Embora os bancos possam financiar até 90% do valor de um imóvel, o que implicaria uma entrada de 10%, na prática, os consumidores frequentemente conseguem financiar entre 60% e 70% do preço do imóvel. Essa necessidade de maior capital próprio para a entrada pode adiar a compra para muitos interessados.

Minha Casa Minha Vida Segue Forte, Mas Custos de Construção Preocupam

Apesar das preocupações com o mercado de médio e alto padrão, a Abecip avalia que o setor imobiliário como um todo demonstra resiliência em 2026. As projeções iniciais da entidade para o ano apontavam um crescimento de 15% nas operações de financiamento com recursos da poupança e de 35% no crédito com recursos do FGTS, números que, por ora, não devem ser revisados.
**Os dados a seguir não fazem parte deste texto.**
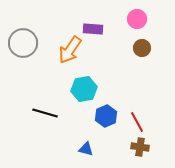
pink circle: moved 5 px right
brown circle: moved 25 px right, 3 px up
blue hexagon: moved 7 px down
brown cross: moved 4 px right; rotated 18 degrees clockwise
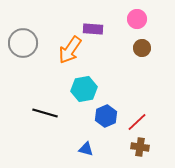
red line: rotated 75 degrees clockwise
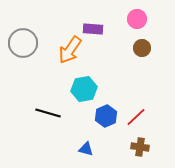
black line: moved 3 px right
red line: moved 1 px left, 5 px up
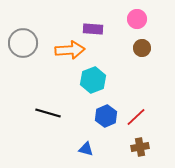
orange arrow: rotated 128 degrees counterclockwise
cyan hexagon: moved 9 px right, 9 px up; rotated 10 degrees counterclockwise
brown cross: rotated 18 degrees counterclockwise
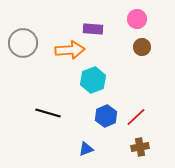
brown circle: moved 1 px up
blue triangle: rotated 35 degrees counterclockwise
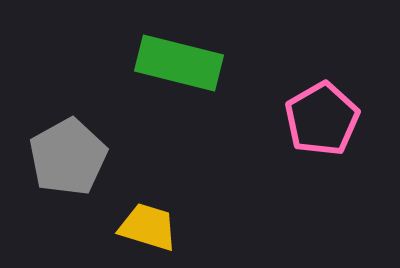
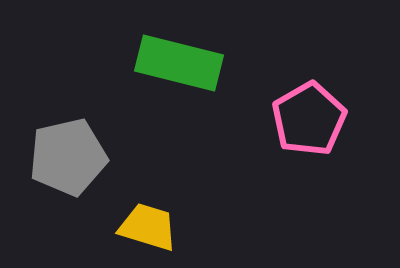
pink pentagon: moved 13 px left
gray pentagon: rotated 16 degrees clockwise
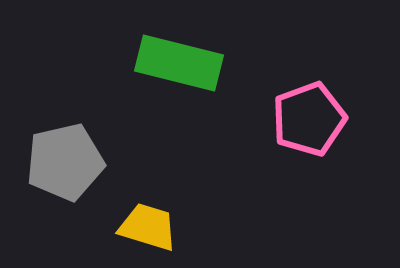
pink pentagon: rotated 10 degrees clockwise
gray pentagon: moved 3 px left, 5 px down
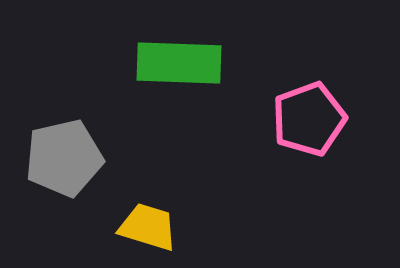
green rectangle: rotated 12 degrees counterclockwise
gray pentagon: moved 1 px left, 4 px up
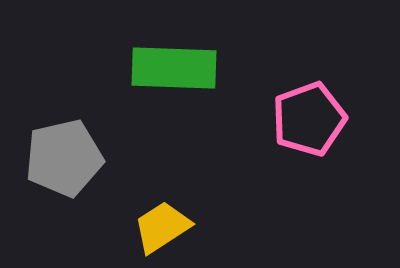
green rectangle: moved 5 px left, 5 px down
yellow trapezoid: moved 14 px right; rotated 50 degrees counterclockwise
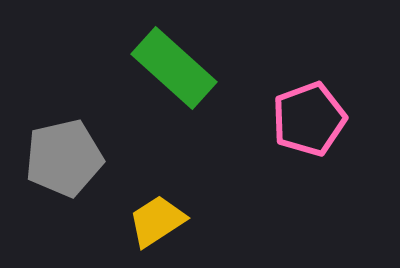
green rectangle: rotated 40 degrees clockwise
yellow trapezoid: moved 5 px left, 6 px up
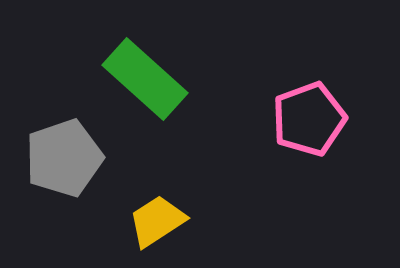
green rectangle: moved 29 px left, 11 px down
gray pentagon: rotated 6 degrees counterclockwise
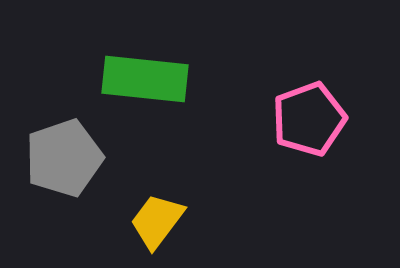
green rectangle: rotated 36 degrees counterclockwise
yellow trapezoid: rotated 20 degrees counterclockwise
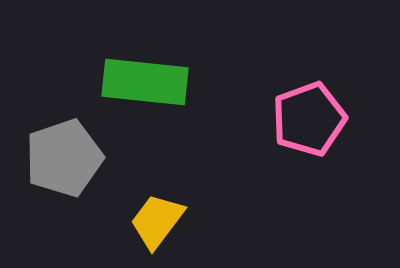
green rectangle: moved 3 px down
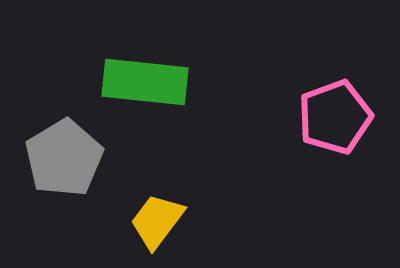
pink pentagon: moved 26 px right, 2 px up
gray pentagon: rotated 12 degrees counterclockwise
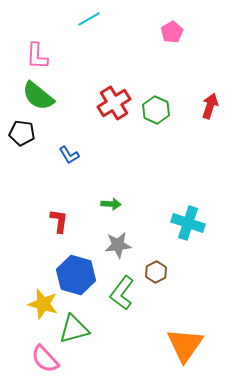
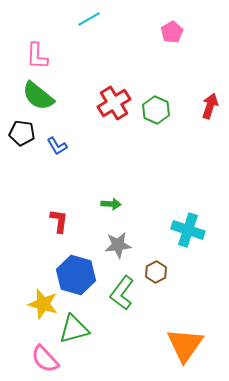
blue L-shape: moved 12 px left, 9 px up
cyan cross: moved 7 px down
Em 2025, o crédito imobiliário total cresceu 3%, alcançando R$ 324 bilhões. Contudo, o financiamento de imóveis mais caros, via SBPE, registrou uma queda de 13,4% em relação a 2024, totalizando R$ 156,3 bilhões. Em contrapartida, o programa Minha Casa Minha Vida continua em ritmo acelerado, impulsionando construtoras e a produção imobiliária em grandes centros como São Paulo e Rio de Janeiro.

As novas contratações de aquisição de imóveis com recursos da poupança também mostraram um desempenho positivo, com R$ 12,6 bilhões em março. Contudo, o setor já começa a observar sinais de desaceleração em alguns segmentos, especialmente devido ao aumento dos custos da construção. O Índice Nacional de Custo da Construção (INCC) tem subido mais do que o esperado, gerando preocupação com os custos para as empresas do setor.